Competing interests: I am the elected chair of the BMA's representative body and BMA chief officer. The Romney report criticises the leadership of the BMA
These are serious allegations relating to elected officials of the BMA yet they are neither named nor is there any report as to what steps are being taken to confirm the allegations so that they can be named.
The perpetrators may well still be in office and I do not wish to be represented by people who behave like this.
Will they be named before the next election?
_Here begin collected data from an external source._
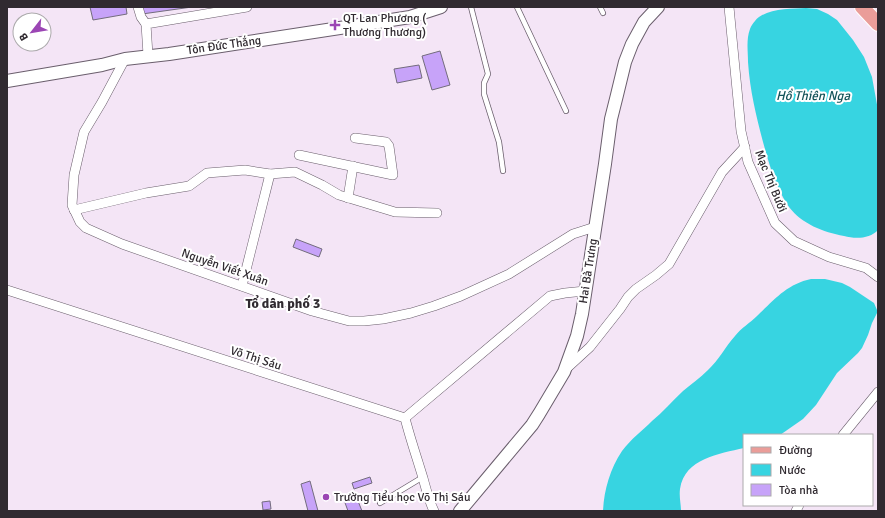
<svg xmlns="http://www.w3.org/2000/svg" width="885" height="518" font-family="Signika,sans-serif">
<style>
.water{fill:#37d4e1}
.building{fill:#c7a3f9;stroke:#736c7d}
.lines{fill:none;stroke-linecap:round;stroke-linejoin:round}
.lane-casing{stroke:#6a5e6c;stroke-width:6}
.street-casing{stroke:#6a5e6c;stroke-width:10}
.secondary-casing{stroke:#6a5e6c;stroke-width:14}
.primary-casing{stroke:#fff;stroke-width:16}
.lane{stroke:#fff;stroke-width:4.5}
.street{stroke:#fff;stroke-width:9}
.secondary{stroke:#fff;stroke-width:12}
.primary{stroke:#ea9d99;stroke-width:14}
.poi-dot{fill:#9b46b4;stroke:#fff;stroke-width:1.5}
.labels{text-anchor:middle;stroke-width:4;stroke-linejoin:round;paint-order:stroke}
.poi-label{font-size:12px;fill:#302a30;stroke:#fff;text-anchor:start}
.street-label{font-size:12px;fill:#302a30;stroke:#fff}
.water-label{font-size:13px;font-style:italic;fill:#15545a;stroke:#fff}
.quarter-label{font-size:14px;font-weight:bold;fill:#302a30;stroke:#fff}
</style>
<rect width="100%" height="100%" fill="#f4e5f6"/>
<g class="water">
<path d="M806,8L817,9L828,14L837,20L853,40L864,57L872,77L878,110V230C870,239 855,239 844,236C823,232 802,224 789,207C776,188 769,164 763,142C756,115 750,91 748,62C748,52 746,39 750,29C751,26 753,23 755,21C765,8 791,9 806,8Z"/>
<path d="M811,279H825L842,283L850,287L874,303L877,310V313L872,323L868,335L862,348L858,353L837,373L816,405L803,419L780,435H744V448C719,454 685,458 680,489C679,497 681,504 681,511H603C604,490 610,469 622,451C631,439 642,431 652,421C663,412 672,401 683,391C691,384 700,378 708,370C719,360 725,347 735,336C741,328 750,323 757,316C774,300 787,284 811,279Z"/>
</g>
<g class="building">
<polygon points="90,7 126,7 127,14 93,20"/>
<polygon points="141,7 192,7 142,14"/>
<polygon points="440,51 450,85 432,90 422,56"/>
<polygon points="419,65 422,78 397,83 394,69"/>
<polygon points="296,239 322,249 319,257 293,247"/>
<polygon points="370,477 372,483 354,489 352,483"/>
<polygon points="310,481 318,511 308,511 301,484"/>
<polygon points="356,496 362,511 348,511 344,500"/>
<polygon points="270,501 271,509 263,510 262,502"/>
</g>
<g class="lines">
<defs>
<g id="lane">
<polyline points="471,7 488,74 484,83 484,94 499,142 503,171"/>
<polyline points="517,7 566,111"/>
<polyline points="600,7 603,13"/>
<polyline points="380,503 423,477"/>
</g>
<g id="street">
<polyline points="138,7 141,17 146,24"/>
<polyline points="729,7 741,131 748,162 775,223 794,241 829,257 866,268 878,277"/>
<polyline points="148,55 146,24 247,7"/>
<polyline points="125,59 102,102 84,132 74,175 72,205 80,222 86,228 122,244 312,311 349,321 364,321 383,319 411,313 434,306 461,296 509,274 573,234 595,227"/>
<polyline points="299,155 393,175 389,146 386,142 355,138"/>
<polyline points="348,198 353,166"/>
<polyline points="74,210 146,193 189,186 207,173 245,170 270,174 295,172 322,185 339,195 395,212 437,213"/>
<polyline points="242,286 270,174"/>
<path d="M7,290L405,418C410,438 417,458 423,478C426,489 429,501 434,511"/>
<polyline points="566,369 590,347 620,309 628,297 636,289 656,275 669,264 722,172 745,147"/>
<polyline points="405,418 550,296 565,293 585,291"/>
<polyline points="843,435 878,392"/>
<polyline points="796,511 799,505"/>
</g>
<g id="secondary">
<polyline points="7,81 102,65 125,59 169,54 366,24 410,17 441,7"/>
<polyline points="460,511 532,425 539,414 564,372 577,336 582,314 605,164 611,119 617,95 625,62 632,44 644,22 658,7"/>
</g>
<polyline id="primary" points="862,7 878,24"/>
</defs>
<use href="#lane" class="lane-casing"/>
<use href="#street" class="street-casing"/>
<use href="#secondary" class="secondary-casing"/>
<use href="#primary" class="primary-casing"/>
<use href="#lane" class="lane"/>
<use href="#street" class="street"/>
<use href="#secondary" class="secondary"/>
<use href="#primary" class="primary"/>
</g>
<g class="poi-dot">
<path d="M333 19h4v4h4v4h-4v4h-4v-4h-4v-4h4z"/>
<circle cx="326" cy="497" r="4"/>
</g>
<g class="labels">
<g class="poi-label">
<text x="343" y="22">QT Lan Phương (<tspan x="343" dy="14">Thương Thương)</tspan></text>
<text x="334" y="501">Trường Tiểu học Võ Thị Sáu</text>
</g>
<g class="street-label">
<text transform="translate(224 45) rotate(-8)" y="4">Tôn Đức Thắng</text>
<text transform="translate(771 181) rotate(68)" y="4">Mạc Thị Bưởi</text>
<text transform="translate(225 267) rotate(19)" y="4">Nguyễn Viết Xuân</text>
<text transform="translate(588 271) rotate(-81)" y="4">Hai Bà Trưng</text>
<text transform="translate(256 358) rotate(18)" y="4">Võ Thị Sáu</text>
</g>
<g class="water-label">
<text x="813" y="100">Hồ Thiên Nga</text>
</g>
<g class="quarter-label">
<text x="283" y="308">Tổ dân phố 3</text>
</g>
</g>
<rect width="885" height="518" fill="none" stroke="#302a30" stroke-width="16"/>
<rect x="743" y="434" width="130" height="72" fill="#ffffff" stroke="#acaaac"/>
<rect x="751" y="447" width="20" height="6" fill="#ea9d99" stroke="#acaaac"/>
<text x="779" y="454" font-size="12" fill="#302a30">Đường</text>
<rect x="751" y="464" width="20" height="12" fill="#37d4e1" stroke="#acaaac"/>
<text x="779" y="474" font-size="12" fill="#302a30">Nước</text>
<rect x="751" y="484" width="20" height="12" fill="#c7a3f9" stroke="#acaaac"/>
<text x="779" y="494" font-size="12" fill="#302a30">Tòa nhà</text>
<g transform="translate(32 32) rotate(239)"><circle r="19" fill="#ffffff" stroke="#acaaac"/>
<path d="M0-3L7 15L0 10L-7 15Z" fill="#9b46b4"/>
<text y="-6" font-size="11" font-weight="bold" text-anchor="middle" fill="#302a30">B</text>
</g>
</svg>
Competing interests: No competing interests
I read the article by Dacre with some surprise and sadness (1). I am particularly sad, as the BMA has had allegations of racism, discrimination and sexism in the past (I hope this is all resolved). This lovely editorial piece highlighting the importance of the issue and emphasising the importance of culture and mindset change is everybody’s responsibility. I do not believe any medical organisations in the UK, including the BMA, should be accused as a whole. Yes, there may be some individuals who did or have been doing wrong. These allegations should be investigated meticulously, not only inhouse but also in court with all transparency, and the culprits should be brought to justice.
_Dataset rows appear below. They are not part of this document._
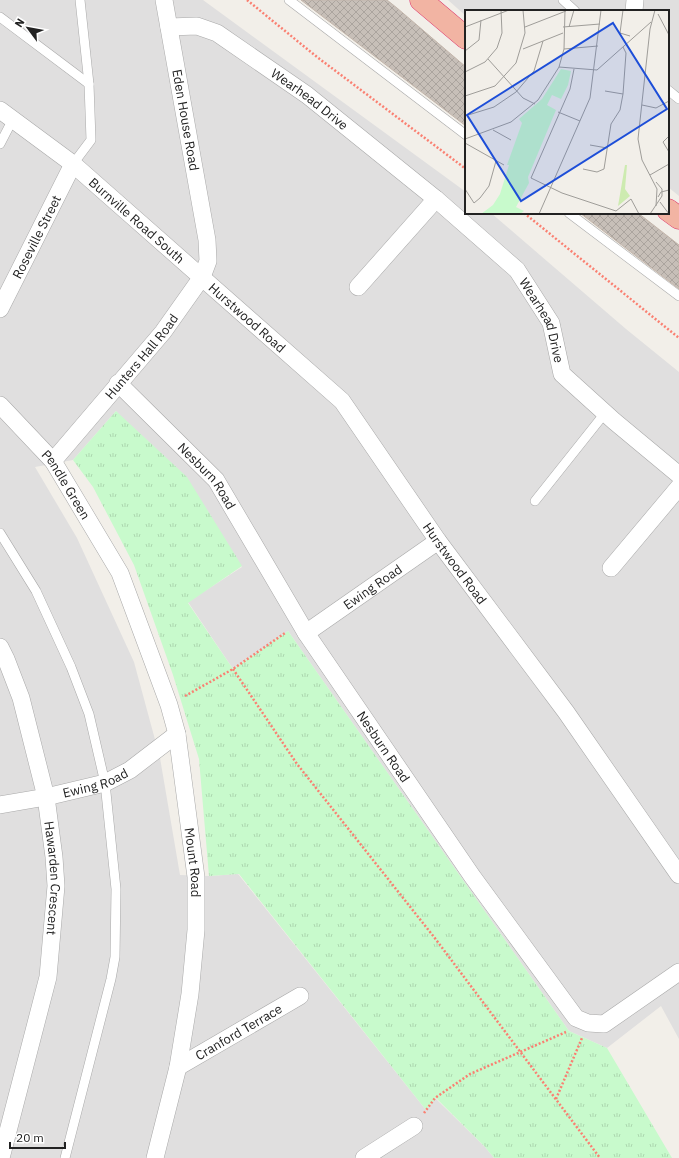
<svg xmlns="http://www.w3.org/2000/svg" width="679" height="1158" viewBox="0 0 679 1158" font-family="'IBM Plex Sans',sans-serif">
<style>
.residential{fill:#e0dfdf}
.park{fill:url(#park-tufts)}
.building{fill:url(#building-cross-hatch);stroke:#c4b6ab}
.lines{fill:none;stroke-linecap:round;stroke-linejoin:round}
.service-casing{stroke:#a9a9a9;stroke-width:10}
.minor-casing{stroke:#a9a9a9;stroke-width:18}
.trunk-casing{stroke:#dc2a67;stroke-width:23}
.path{stroke:#fa8072;stroke-width:2.5;stroke-dasharray:2 2;stroke-linecap:butt}
.service{stroke:#fff;stroke-width:9}
.minor{stroke:#fff;stroke-width:17}
.trunk{stroke:#f2b4a3;stroke-width:22}
.labels{text-anchor:middle;stroke-width:3.5;stroke-linejoin:round;paint-order:stroke}
.street-label{font-size:13px;fill:#222;stroke:#fff}
.inset-road{fill:none;stroke:#9f9d99;stroke-width:1}
.view{fill:#1d4ed8;fill-opacity:0.15;stroke:#1d4ed8;stroke-width:2}
.inset-edge{fill:none;stroke:#222;stroke-width:2}
</style>
<defs>
<pattern id="park-tufts" width="24" height="20" patternUnits="userSpaceOnUse"><rect width="24" height="20" fill="#c8facc"/><path d="M3 7l-1-3M5 7V3M7 7l1-3M15 17l-1-3M17 17v-4M19 17l1-3" fill="none" stroke="#acd6af"/></pattern>
<pattern id="building-cross-hatch" width="8" height="8" patternUnits="userSpaceOnUse"><rect width="8" height="8" fill="#c7bfb8"/><path d="M0 0l8 8M0 8l8-8" fill="none" stroke="#aba49e"/></pattern>
</defs>
<rect width="100%" height="100%" fill="#f2efe9"/>
<g class="residential">
<path d="M0,0h203l263,192v21h25l135,116 53,43v667l-18,-33 -54,42 -38,-17 -281,-400 -55,38 -45,-67 54,-35 -126,-156 -43,49 -38,7 42,71 57,124 26,96 20,117 29,1 29,-2 188,236 9,-12 50,49 9,11h-494z"/>
<path d="M448,0h231v196l-11,-9v-176h-202v5z"/>
</g>
<path class="park" d="M116,411l71,66 55,89 -54,37 45,66 55,-38 281,400 38,17 65,110h-178l-9,-11 -49,-49 -10,12 -187,-236 -30,2 -10,-117 -26,-84 -39,-110 -41,-78 -20,-27z"/>
<g class="building">
<path d="M301,0h86l10,8 69,59v59z"/>
<path d="M580,213h58l41,32v44z"/>
</g>
<g class="lines">
<defs>
<g id="service">
<path d="M289,0l177,135"/>
<path d="M563,0l12,11"/>
<path d="M0,17l89,67"/>
<path d="M668,90l11,9"/>
<path d="M0,144l13,-25"/>
<path d="M73,164l18,-24 -2,-56 -9,-84"/>
<path d="M569,213l110,83"/>
<path d="M535,501l70,-88"/>
<path d="M0,533l36,58 35,76 18,47 16,69 11,106 -1,68 -4,22 -46,179"/>
</g>
<g id="minor">
<path d="M634,11l1,-11"/>
<path id="s1" d="M169,27l28,-1 20,7 90,62 129,104 81,71 34,53 11,51 52,47 65,54"/>
<path id="s2" d="M0,110l73,54 269,237 96,140 128,171 113,163"/>
<path d="M358,287l78,-88"/>
<path id="s3" d="M0,309l73,-145"/>
<path id="s4" d="M118,383l98,97 90,153 166,243 104,142 12,5 16,1 75,-52"/>
<path id="s5" d="M0,405l53,56 67,112 49,132 8,29 19,143v53l-6,64 -12,73 -23,91"/>
<path id="s6" d="M53,461l110,-129 39,-55 6,-16 -1,-21 -43,-240"/>
<path d="M611,568l68,-81"/>
<path id="s7" d="M306,633l132,-92"/>
<path id="s8" d="M0,647l6,12 15,39 25,99 8,60 2,29 -8,91 -47,181"/>
<path id="s9" d="M0,805l46,-8 59,-14 25,-13 47,-36"/>
<path id="s10" d="M178,1067l122,-71"/>
<path d="M364,1158l50,-32"/>
</g>
<g id="trunk">
<path d="M421,0l45,38"/>
<path d="M668,210l11,8"/>
</g>
</defs>
<use href="#service" class="service-casing"/>
<use href="#minor" class="minor-casing"/>
<use href="#trunk" class="trunk-casing"/>
<g class="path">
<path d="M247,0l70,57 149,112"/>
<path d="M524,213l155,125"/>
<path d="M233,669l64,95 137,173 166,221"/>
<path d="M185,696l48,-27 52,-36"/>
<path d="M556,1099l26,-61"/>
<path d="M424,1113l11,-15 35,-24 96,-42"/>
</g>
<use href="#service" class="service"/>
<use href="#minor" class="minor"/>
<use href="#trunk" class="trunk"/>
</g>
<g class="labels">
<g class="street-label">
<text dy="5" stroke="none"><textPath href="#s1" startOffset="163">Wearhead Drive</textPath></text>
<text transform="translate(186 120) rotate(80)" y="5">Eden House Road</text>
<text dy="5" stroke="none"><textPath href="#s2" startOffset="176">Burnville Road South</textPath></text>
<text dy="5" stroke="none"><textPath href="#s3" startOffset="81">Roseville Street</textPath></text>
<text dy="5" stroke="none"><textPath href="#s2" startOffset="323">Hurstwood Road</textPath></text>
<text dy="5" stroke="none"><textPath href="#s1" startOffset="489">Wearhead Drive</textPath></text>
<text dy="5" stroke="none"><textPath href="#s6" startOffset="137">Hunters Hall Road</textPath></text>
<text dy="5" stroke="none"><textPath href="#s4" startOffset="129">Nesburn Road</textPath></text>
<text dy="5" stroke="none"><textPath href="#s5" startOffset="104">Pendle Green</textPath></text>
<text dy="5" stroke="none"><textPath href="#s2" startOffset="647">Hurstwood Road</textPath></text>
<text dy="5" stroke="none"><textPath href="#s7" startOffset="81">Ewing Road</textPath></text>
<text dy="5" stroke="none"><textPath href="#s4" startOffset="453">Nesburn Road</textPath></text>
<text dy="5" stroke="none"><textPath href="#s9" startOffset="98">Ewing Road</textPath></text>
<text dy="5" stroke="none"><textPath href="#s5" startOffset="508">Mount Road</textPath></text>
<text dy="5" stroke="none"><textPath href="#s8" startOffset="239">Hawarden Crescent</textPath></text>
<text dy="5" stroke="none"><textPath href="#s10" startOffset="70">Cranford Terrace</textPath></text>
</g>
</g>
<g transform="translate(465 10)">
<rect width="204" height="204" fill="#f2efe9"/>
<path d="M96,59l10,2 -3,14 -7,14 -9,-4 -5,10 9,5 -28,67 1,6 -13,24 8,4 -4,3h-39l12,-9 7,-11 9,-29h-2l15,-42 -3,-4 23,-20z" fill="#c8facc"/>
<path d="M160,155h2l-2,24 5,7 -12,10z" fill="#cdebb0"/>
<path class="inset-road" d="M158,0l-3,23 10,3M190,0l-5,19 -12,110 4,21 15,29 -1,17M193,4l11,21M0,17l44,-17M60,17l41,-16M98,17l37,-3M104,17l5,-17M58,39l40,-16M99,39l34,-3M0,41l14,-11 2,-20M23,49l35,39 12,6M94,57l38,3 54,-48M109,59l-4,20 -39,89 31,15 54,18 15,-12 8,15M0,62l20,-10 12,-14 5,-15 -1,-23M140,81l18,3M0,86l30,-10 21,-23 9,-30 -2,-23M177,95l14,3 13,-7M93,102l22,9M0,106l29,-9 22,-15 18,-21 9,-30M28,120l18,10M204,126l-6,6 6,10M0,129l46,-17 27,-22 21,-33 5,-18 1,-39M0,133l39,22M125,135l17,3M118,159l14,3 7,-3 7,-45 9,-14 3,-16 3,-41 -3,-6M185,165l19,-11M0,179l9,14 6,-5 9,-12 7,-25M193,187l3,-5 8,-2M195,192l9,12M74,204l51,-116 11,-88M185,204l12,-18v-7l-6,-7"/>
<path class="view" d="M148,13l54,86 -146,92 -54,-86z"/>
<rect width="204" height="204" class="inset-edge"/>
</g>
<g transform="translate(28 28) rotate(302)" stroke="#ffffff" stroke-width="3" paint-order="stroke">
<path d="M0-3L7 15L0 10L-7 15Z" fill="#222222"/>
<text y="-6" font-size="11" font-weight="bold" text-anchor="middle" fill="#222222">N</text>
</g>
<path d="M10 1142v6h55v-6" fill="none" stroke="#222222" stroke-width="2"/>
<text x="16" y="1142" font-size="12" fill="#222222" stroke="#ffffff" stroke-width="3" paint-order="stroke">20 m</text>
</svg>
As everybody knows, to err is human, and nobody will ever be able to change this. However, that is absolutely not a justification for being consistently / deliberately sexist, discriminating, abusive or racist. We — as doctors— are role models for the public and should not let anybody to ruin our good reputation and trust. Discrimination against women unfortunately has existed for centuries but this has begun to change especially in this millennium. There are lots of articles published in The BMJ, Lancet, etc. If you make a full text search about “sexism” on bmj.com, you will find more than 200 BMJ full articles addressing the issue back to 1976. There is a relatively recent good review article about gender equality in science, medicine and global health in the Lancet (2). They found that “the amount and quality of gender data are improving over time, women are making progress but remain disadvantaged, men’s roles are expanding but are limited by restrictive gender norms, and information on the transgender community is scarce” (2), and they also mention it’s a complex multifaceted issue.
I agree that to err is human, but sexism, sexual harresment, discrimination, racism, dishonesty, unfairness should be eradicated from all compartments of society and allegations should be investigated thoroughly in a “no ifs, ands, or buts” way, and I wish that the latest allegations against “my BMA” will be the last.
1. Dacre J. Sexism and sexual harresment at the BMA. BMJ 2019; 367:I6200.
2. Shannon G, Jansen M, Williams K, et al. Gender equality in science, medicine, and global health: where are we at and why does it matter? Lancet 2019; 393: 560-569.